- **WHAT IS REQUIRED**:
Although the data holds pictures, return only the lines from the one containing "Izdevēja ziņas" to the end, exactly, and without them.

★ ★ ★ ★ ★ ★ ★

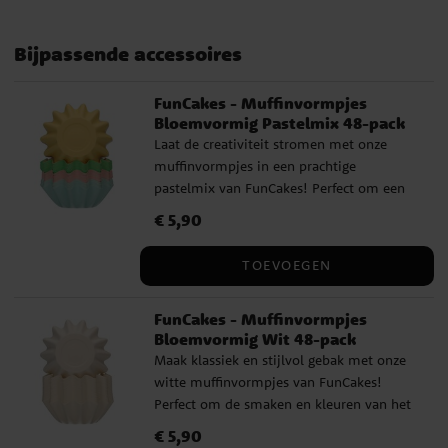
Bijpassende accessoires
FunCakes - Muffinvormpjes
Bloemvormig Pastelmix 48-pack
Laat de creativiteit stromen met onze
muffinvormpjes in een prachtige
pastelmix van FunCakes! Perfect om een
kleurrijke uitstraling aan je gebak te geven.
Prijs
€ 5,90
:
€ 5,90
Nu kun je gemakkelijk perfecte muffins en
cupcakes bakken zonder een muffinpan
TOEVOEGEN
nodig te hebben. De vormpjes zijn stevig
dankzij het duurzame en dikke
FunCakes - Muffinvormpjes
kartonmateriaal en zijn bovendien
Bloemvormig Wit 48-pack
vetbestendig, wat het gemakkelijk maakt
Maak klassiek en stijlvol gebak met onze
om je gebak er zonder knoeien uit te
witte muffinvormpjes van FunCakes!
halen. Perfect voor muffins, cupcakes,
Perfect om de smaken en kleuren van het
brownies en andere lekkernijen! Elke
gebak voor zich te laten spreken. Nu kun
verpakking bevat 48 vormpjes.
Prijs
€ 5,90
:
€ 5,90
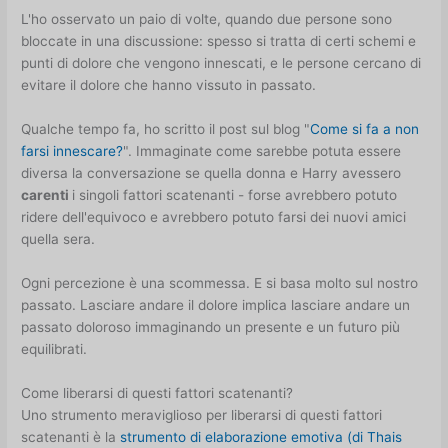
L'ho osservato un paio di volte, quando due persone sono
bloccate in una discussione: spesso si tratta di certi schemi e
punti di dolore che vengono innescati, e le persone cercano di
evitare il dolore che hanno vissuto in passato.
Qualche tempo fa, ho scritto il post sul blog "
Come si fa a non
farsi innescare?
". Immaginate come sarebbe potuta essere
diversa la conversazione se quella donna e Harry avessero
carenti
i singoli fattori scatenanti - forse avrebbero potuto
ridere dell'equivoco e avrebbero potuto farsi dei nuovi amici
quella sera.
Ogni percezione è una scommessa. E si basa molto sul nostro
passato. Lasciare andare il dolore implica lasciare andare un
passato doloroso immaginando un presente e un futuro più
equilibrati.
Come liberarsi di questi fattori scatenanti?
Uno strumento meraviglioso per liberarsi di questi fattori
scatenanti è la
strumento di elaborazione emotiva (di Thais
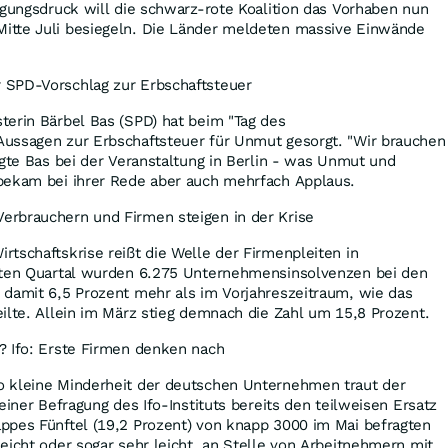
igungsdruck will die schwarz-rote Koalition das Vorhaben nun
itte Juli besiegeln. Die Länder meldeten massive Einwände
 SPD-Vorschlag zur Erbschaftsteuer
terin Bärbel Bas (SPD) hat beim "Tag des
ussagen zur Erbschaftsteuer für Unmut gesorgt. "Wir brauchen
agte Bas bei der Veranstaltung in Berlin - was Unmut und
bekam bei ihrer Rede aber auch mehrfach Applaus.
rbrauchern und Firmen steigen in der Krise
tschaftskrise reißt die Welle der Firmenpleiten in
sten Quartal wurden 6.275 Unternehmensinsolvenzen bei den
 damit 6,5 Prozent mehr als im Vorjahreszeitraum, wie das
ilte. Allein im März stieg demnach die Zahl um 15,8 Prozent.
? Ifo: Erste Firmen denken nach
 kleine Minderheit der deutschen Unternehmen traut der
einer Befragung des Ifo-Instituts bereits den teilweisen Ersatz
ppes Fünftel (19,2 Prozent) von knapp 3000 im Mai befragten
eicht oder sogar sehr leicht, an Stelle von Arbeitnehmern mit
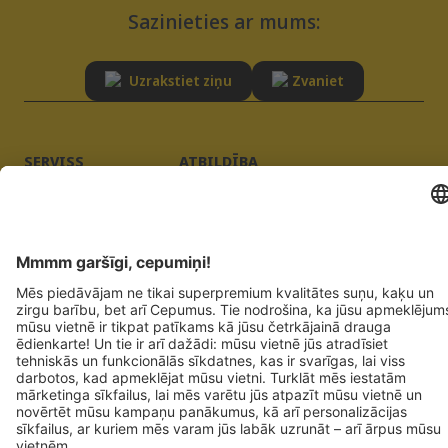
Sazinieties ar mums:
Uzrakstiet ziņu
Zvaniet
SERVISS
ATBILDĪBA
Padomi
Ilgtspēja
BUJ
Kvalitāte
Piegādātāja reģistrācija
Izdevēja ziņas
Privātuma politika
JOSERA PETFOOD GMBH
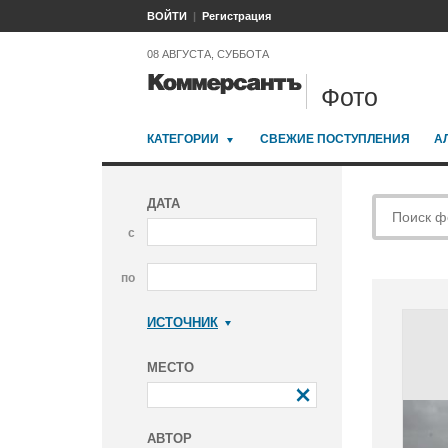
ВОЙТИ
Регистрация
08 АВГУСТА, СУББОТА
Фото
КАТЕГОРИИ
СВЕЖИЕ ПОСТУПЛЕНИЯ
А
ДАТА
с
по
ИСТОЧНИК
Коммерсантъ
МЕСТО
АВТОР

★ ★ ★ ★ ★ ★ ★

- **RESULT OF THE TASK**:
Izdevēja ziņas
Privātuma politika
JOSERA PETFOOD GMBH
ВОЙТИ
Регистрация
08 АВГУСТА, СУББОТА
Фото
КАТЕГОРИИ
СВЕЖИЕ ПОСТУПЛЕНИЯ
А
ДАТА
с
по
ИСТОЧНИК
Коммерсантъ
МЕСТО
АВТОР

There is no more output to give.